Problem requirements>
Repeat, word for word, the lines of the records starting at the line that contains "Legutóbbi bejegyzések" and ending at the final line of the records, including both of those lines. Leave the pictures out of your answer.

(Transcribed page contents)
+ + + +

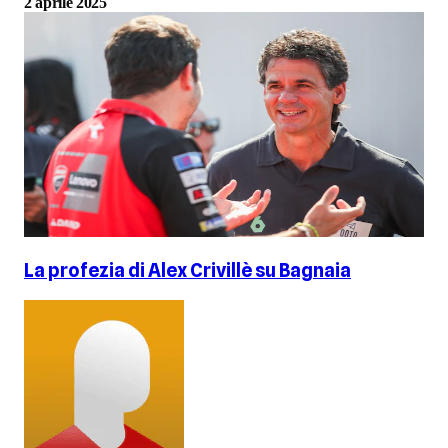
2 aprile 2025
La profezia di Alex Crivillè su Bagnaia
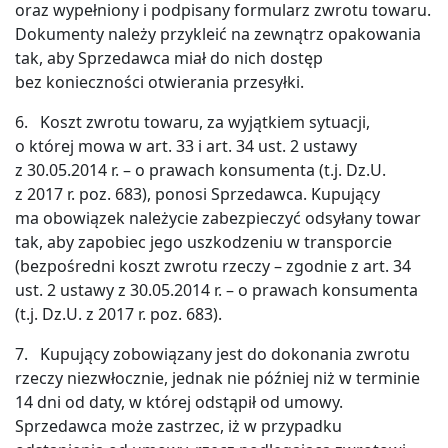
Tobą
oraz wypełniony i podpisany formularz zwrotu towaru.
aby
zaprezentować
Dokumenty należy przykleić na zewnątrz opakowania
naszą
tak, aby Sprzedawca miał do nich dostęp
ofertę.
Możesz
bez konieczności otwierania przesyłki.
zawsze
wycofać
zgodę
6. Koszt zwrotu towaru, za wyjątkiem sytuacji,
na
kontakt
o której mowa w art. 33 i art. 34 ust. 2 ustawy
marketingowy,
z 30.05.2014 r. – o prawach konsumenta (t.j. Dz.U.
korzystając
z
z 2017 r. poz. 683), ponosi Sprzedawca. Kupujący
linku
w
ma obowiązek należycie zabezpieczyć odsyłany towar
stopce
tak, aby zapobiec jego uszkodzeniu w transporcie
wiadomości
od
(bezpośredni koszt zwrotu rzeczy – zgodnie z art. 34
nas.
Masz
ust. 2 ustawy z 30.05.2014 r. – o prawach konsumenta
także
prawo:
(t.j. Dz.U. z 2017 r. poz. 683).
dostępu
do
7. Kupujący zobowiązany jest do dokonania zwrotu
swoich
danych,
rzeczy niezwłocznie, jednak nie później niż w terminie
ich
sprostowania,
14 dni od daty, w której odstąpił od umowy.
usunięcia,
ograniczenia
Sprzedawca może zastrzec, iż w przypadku
przetwarzania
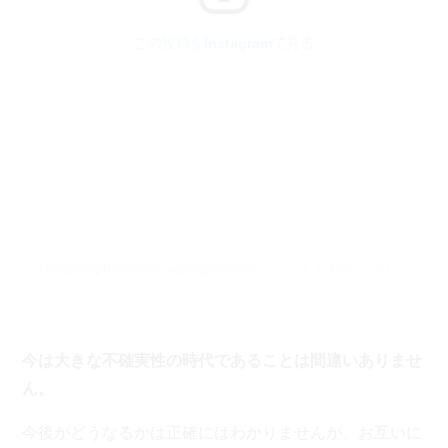
この投稿をInstagramで見る
Niceprintphoto(@niceprintphoto)がシェアした投稿
–
2020年 6月月9日午前3時27分PDT
今は大きな不確実性の時代であることは間違いありませ
ん。
今後がどうなるかは正確にはわかりませんが、お互いに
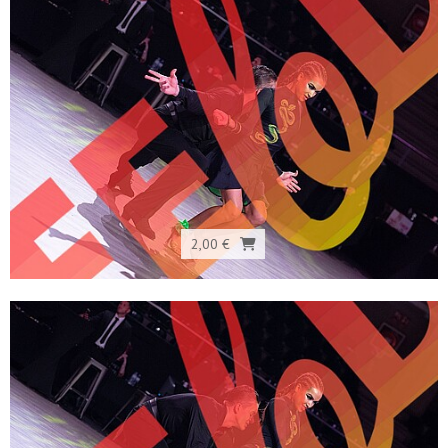
2,00 €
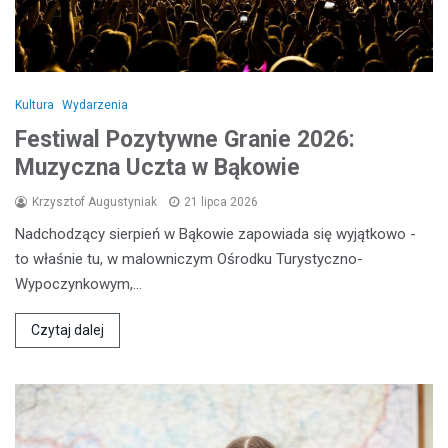
Kultura
Wydarzenia
Festiwal Pozytywne Granie 2026:
Muzyczna Uczta w Bąkowie
Krzysztof Augustyniak
21 lipca 2026
Nadchodzący sierpień w Bąkowie zapowiada się wyjątkowo -
to właśnie tu, w malowniczym Ośrodku Turystyczno-
Wypoczynkowym,…
Czytaj dalej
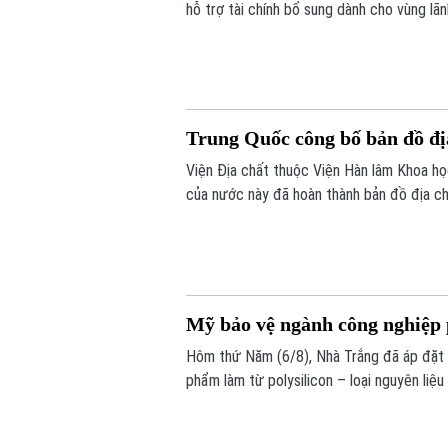
hỗ trợ tài chính bổ sung dành cho vùng lã
người di cư vượt biên từ Maroc vào khu v
Trung Quốc công bố bản đồ đị
Viện Địa chất thuộc Viện Hàn lâm Khoa h
của nước này đã hoàn thành bản đồ địa chấ
được xem là bước tiến khoa học quan trọng
dữ liệu nghiên cứu tiên tiến nhất.
Mỹ bảo vệ ngành công nghiệp 
Hôm thứ Năm (6/8), Nhà Trắng đã áp đặt 
phẩm làm từ polysilicon – loại nguyên liệ
mặt trời.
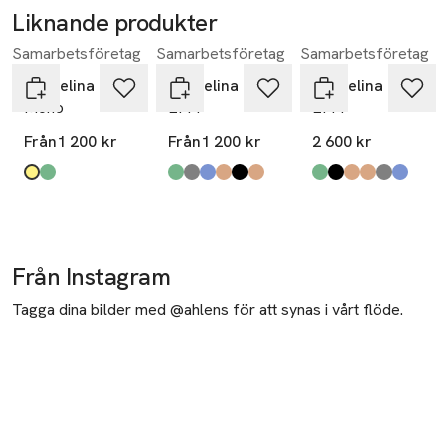
Liknande produkter
Samarbetsföretag
Samarbetsföretag
Samarbetsföretag
Hoppa över bildspelet
Pappelina
Pappelina
Pappelina
Mono
EFFI
EFFI
Från
1 200 kr
Från
1 200 kr
2 600 kr
Produkten finns i färgerna:
gul
grön
,
,
Produkten finns i färgerna:
army
warm grey
haze
mud
black
charcoal
,
,
,
,
,
,
Produkten finns i fä
army
black
charcoal
mud
warm grey
haze
,
,
,
,
,
,
Från Instagram
Tagga dina bilder med @ahlens för att synas i vårt flöde.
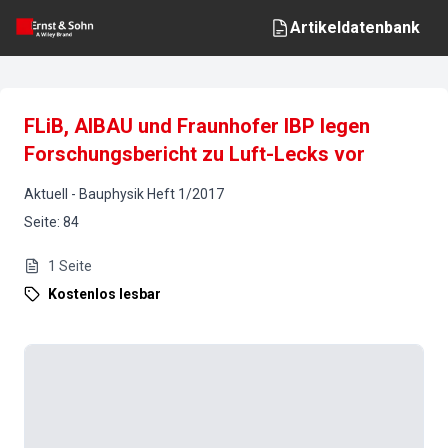
Artikeldatenbank
FLiB, AIBAU und Fraunhofer IBP legen
Forschungsbericht zu Luft-Lecks vor
Aktuell
-
Bauphysik
Heft
1
/
2017
Seite
:
84
1
Seite
Kostenlos lesbar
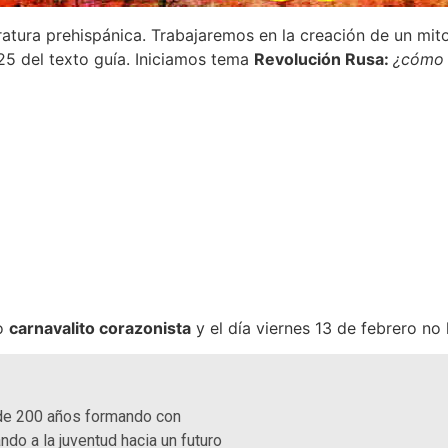
atura prehispánica. Trabajaremos en la creación de un mito
 25 del texto guía. Iniciamos tema
Revolución Rusa:
¿cómo s
ro
carnavalito corazonista
y el día viernes 13 de febrero no 
de 200 años formando con
ndo a la juventud hacia un futuro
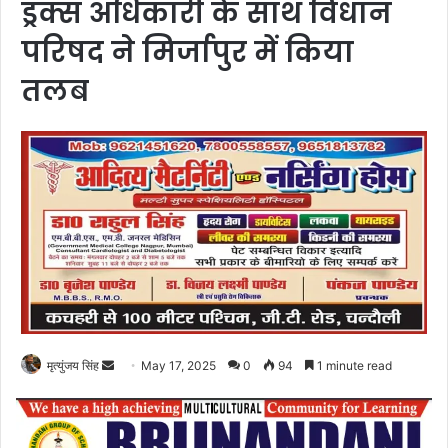
ड्रक्स अधिकारी के साथ विधान
परिषद ने मिर्जापुर में किया
तलब
Send
मृत्युंजय सिंह
May 17, 2025
0
94
1 minute read
an
email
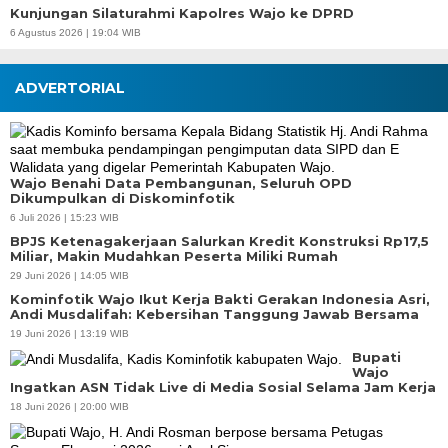
Kunjungan Silaturahmi Kapolres Wajo ke DPRD
6 Agustus 2026 | 19:04 WIB
ADVERTORIAL
Wajo Benahi Data Pembangunan, Seluruh OPD
Dikumpulkan di Diskominfotik
6 Juli 2026 | 15:23 WIB
BPJS Ketenagakerjaan Salurkan Kredit Konstruksi Rp17,5
Miliar, Makin Mudahkan Peserta Miliki Rumah
29 Juni 2026 | 14:05 WIB
Kominfotik Wajo Ikut Kerja Bakti Gerakan Indonesia Asri,
Andi Musdalifah: Kebersihan Tanggung Jawab Bersama
19 Juni 2026 | 13:19 WIB
Bupati
Wajo
Ingatkan ASN Tidak Live di Media Sosial Selama Jam Kerja
18 Juni 2026 | 20:00 WIB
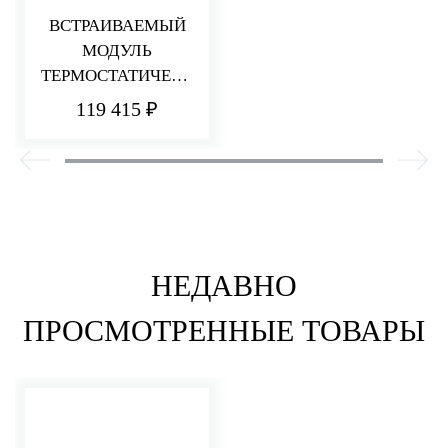
ВСТРАИВАЕМЫЙ
МОДУЛЬ
ТЕРМОСТАТИЧЕСК
ОГО СМЕСИТЕЛЯ
119 415 ₽
ДЛЯ ДУША
НА 3 ПОТРЕБИТЕЛ
Я
НЕДАВНО
ПРОСМОТРЕННЫЕ ТОВАРЫ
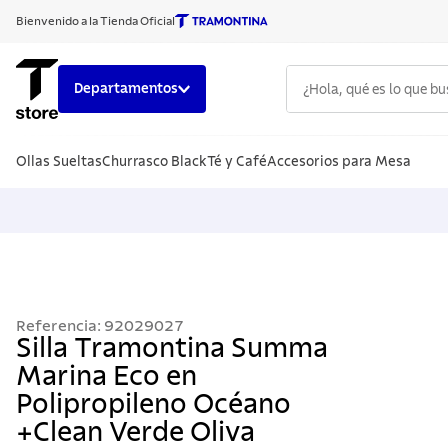
Bienvenido a la Tienda Oficial
¿Hola, qué es lo que b
Departamentos
TÉRMINOS
Ollas Sueltas
Churrasco Black
Té y Café
Accesorios para Mesa
1
.
cuchillo
2
.
sarten
3
.
cubiert
4
.
ollas
5
.
acero i
Referencia
:
92029027
6
.
grano
Silla Tramontina Summa
Marina Eco en
7
.
442
Polipropileno Océano
8
.
solar
+Clean Verde Oliva
9
.
cuchillo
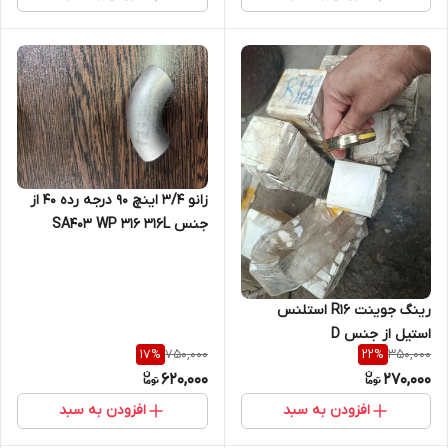
زانو 3/4 اینچ 90 درجه رده 40 از
جنس SA403 WP 316 316L
رینگ جوینت R16 استلنس
استیل از جنس D
750,000
350,000
17
%
22
%
620,000
270,000
افزودن به سبد
افزودن به سبد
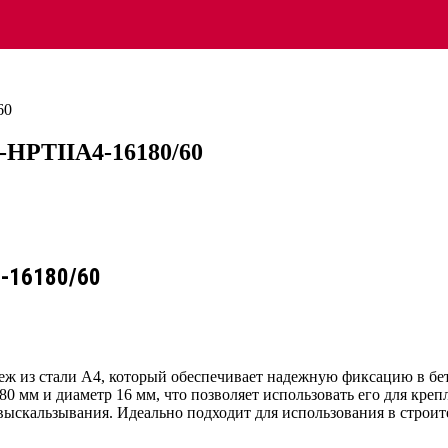
60
R-HPTIIA4-16180/60
4-16180/60
ж из стали А4, который обеспечивает надежную фиксацию в бет
80 мм и диаметр 16 мм, что позволяет использовать его для кр
выскальзывания. Идеально подходит для использования в строит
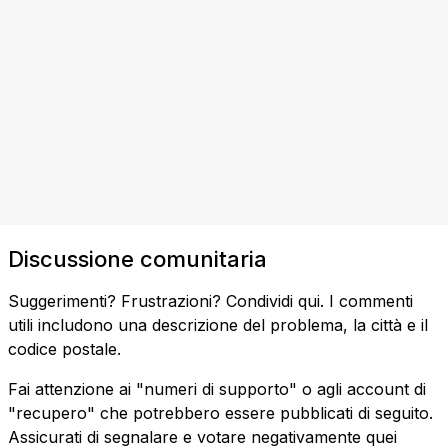
Discussione comunitaria
Suggerimenti? Frustrazioni? Condividi qui. I commenti
utili includono una descrizione del problema, la città e il
codice postale.
Fai attenzione ai "numeri di supporto" o agli account di
"recupero" che potrebbero essere pubblicati di seguito.
Assicurati di segnalare e votare negativamente quei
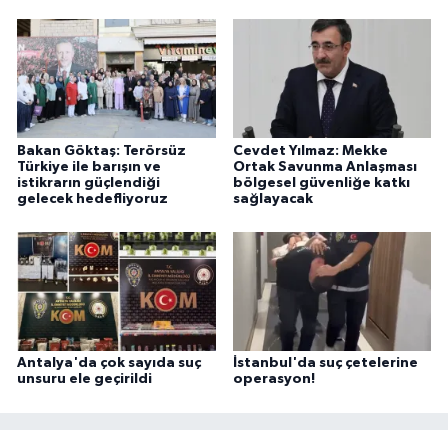
Bakan Göktaş: Terörsüz
Cevdet Yılmaz: Mekke
Türkiye ile barışın ve
Ortak Savunma Anlaşması
istikrarın güçlendiği
bölgesel güvenliğe katkı
gelecek hedefliyoruz
sağlayacak
Antalya'da çok sayıda suç
İstanbul'da suç çetelerine
unsuru ele geçirildi
operasyon!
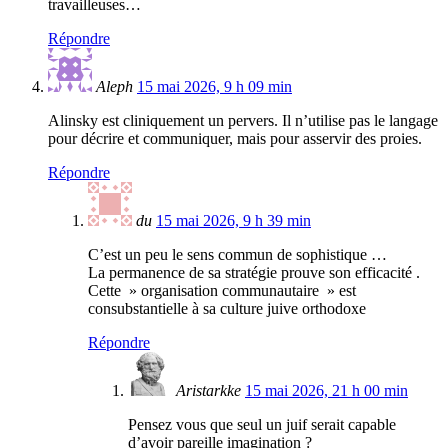
travailleuses…
Répondre
Aleph
15 mai 2026, 9 h 09 min
Alinsky est cliniquement un pervers. Il n’utilise pas le langage
pour décrire et communiquer, mais pour asservir des proies.
Répondre
du
15 mai 2026, 9 h 39 min
C’est un peu le sens commun de sophistique …
La permanence de sa stratégie prouve son efficacité .
Cette » organisation communautaire » est
consubstantielle à sa culture juive orthodoxe
Répondre
Aristarkke
15 mai 2026, 21 h 00 min
Pensez vous que seul un juif serait capable
d’avoir pareille imagination ?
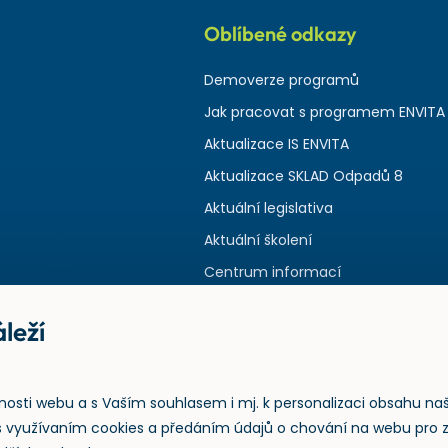
Oblíbené odkazy
Demoverze programů
Jak pracovat s programem ENVITA
Aktualizace IS ENVITA
Aktualizace SKLAD Odpadů 8
Aktuální legislativa
Aktuální školení
Centrum informací
leží
nosti webu a s Vaším souhlasem i mj. k personalizaci obsahu na
e s využívaním cookies a předáním údajů o chování na webu pro 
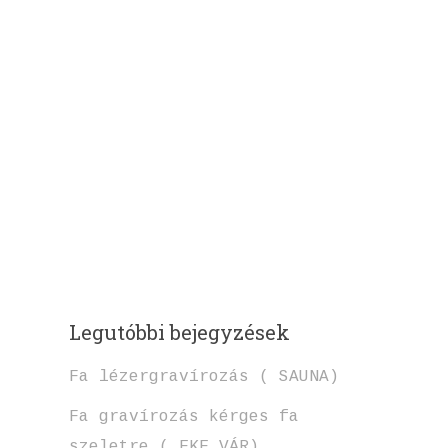
Legutóbbi bejegyzések
Fa lézergravírozás ( SAUNA)
Fa gravírozás kérges fa
szeletre ( EKE VÁR)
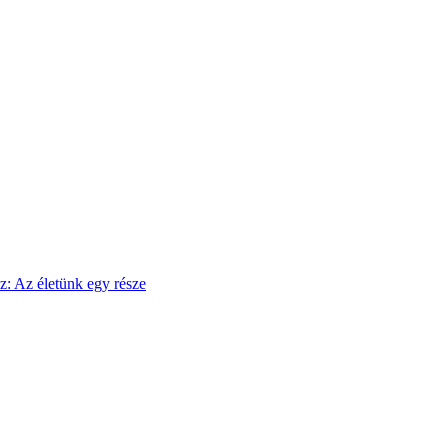
sz: Az életünk egy része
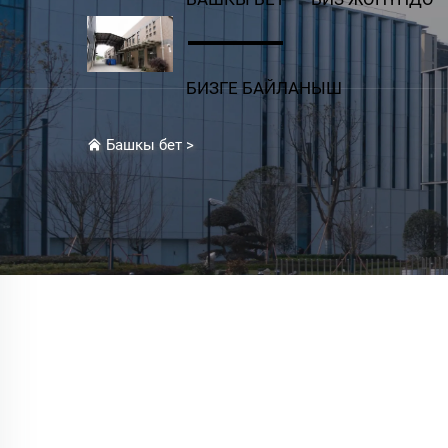
БИЗГЕ БАЙЛАНЫШ
Башкы бет
>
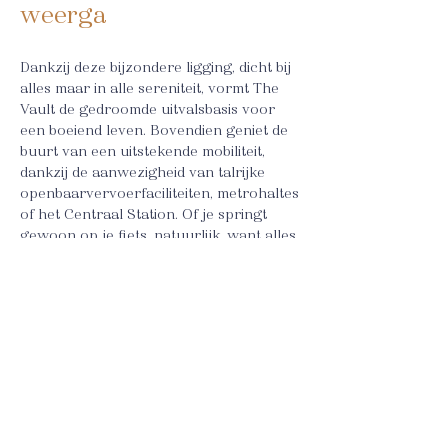
weerga
Dankzij deze bijzondere ligging, dicht bij
alles maar in alle sereniteit, vormt The
Vault de gedroomde uitvalsbasis voor
een boeiend leven. Bovendien geniet de
buurt van een uitstekende mobiliteit,
dankzij de aanwezigheid van talrijke
openbaarvervoerfaciliteiten, metrohaltes
of het Centraal Station. Of je springt
gewoon op je fiets, natuurlijk, want alles
ligt hier op fietsafstand.
Uiteraard is er ook aan je wagen
gedacht. Deze kun je kwijt in de
aanpalende parking van QPark, waar 23
parkeerplaatsen voorzien worden voor
de bewoners van The Vault. Aan elk
appartement is minstens één
parkeerplaats gekoppeld, door middel
van een abonnementssysteem.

+ + + +

Written response>
Legutóbbi bejegyzések
Fa lézergravírozás ( SAUNA)
Fa gravírozás kérges fa
szeletre ( EKE VÁR)
sz: Az életünk egy része
БИЗГЕ БАЙЛАНЫШ
Башкы бет
>
weerga
Dankzij deze bijzondere ligging, dicht bij
alles maar in alle sereniteit, vormt The
Vault de gedroomde uitvalsbasis voor
een boeiend leven. Bovendien geniet de
buurt van een uitstekende mobiliteit,
dankzij de aanwezigheid van talrijke
openbaarvervoerfaciliteiten, metrohaltes
of het Centraal Station. Of je springt
gewoon op je fiets, natuurlijk, want alles
ligt hier op fietsafstand.
Uiteraard is er ook aan je wagen
gedacht. Deze kun je kwijt in de
aanpalende parking van QPark, waar 23
parkeerplaatsen voorzien worden voor
de bewoners van The Vault. Aan elk
appartement is minstens één
parkeerplaats gekoppeld, door middel
van een abonnementssysteem.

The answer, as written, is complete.